Hi, Jason,

On Oct 1, 2013, at 4:35 AM, Jason Manley wrote:

>> Ideally, the 10 GbE block would be modified to recognize multicast 
>> destination IP addressed and then add in the derived MAC address 
>> automatically instead of getting it from the ARP table.  Then it could send 
>> both multicast and unicast packets.
> 
> I think this is easy, and I thought it had actually already been done.

I agree that it would not be very hard (not sure about "easy" :-)), but I don't 
think it's already been done.

> 
>> It would be another matter to get the core to listen to multicast packets 
>> (especially multiple multicast groups).  I think that would be a little more 
>> complicated (unless you set its IP address to a single multicast IP and 
>> that's the only multicast group you want it to join).
> 
> This is the tricky part.

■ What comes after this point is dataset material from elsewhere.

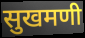
सुखमणी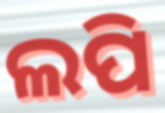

We've thrown around a number of ideas. A true 
> multicast receiver is probably beyond the scope of our needs, or willingness 
> to implement. For our purposes, I think we can architect things that a single 
> receiver only needs to subscribe to consecutive/adjacent multicast addresses. 
> In this case, we can implement something like a multicast subnet mask, where 
> the least-significant-bits of the address are configurably ignored. Has 
> anyone built a multicast receiver on an FPGA?

I think building a multicast receiver is non-trivial.  Doing multicast "the 
right way" requires that hosts implement IGMP (Internet Group Management 
Protocol) and that the switch(es) implement IGMP snooping.  Using a switch 
without IGMP snooping will result in multicast packets being delivered to every 
port, which can overload ports leading to dropped packets.  I think using a 
switch that supports IGMP snooping with hosts that do NOT implement IGMP will 
lead to multicast packets not being delivered to those hosts.

Maybe the multicast group membership can be statically configured in the switch?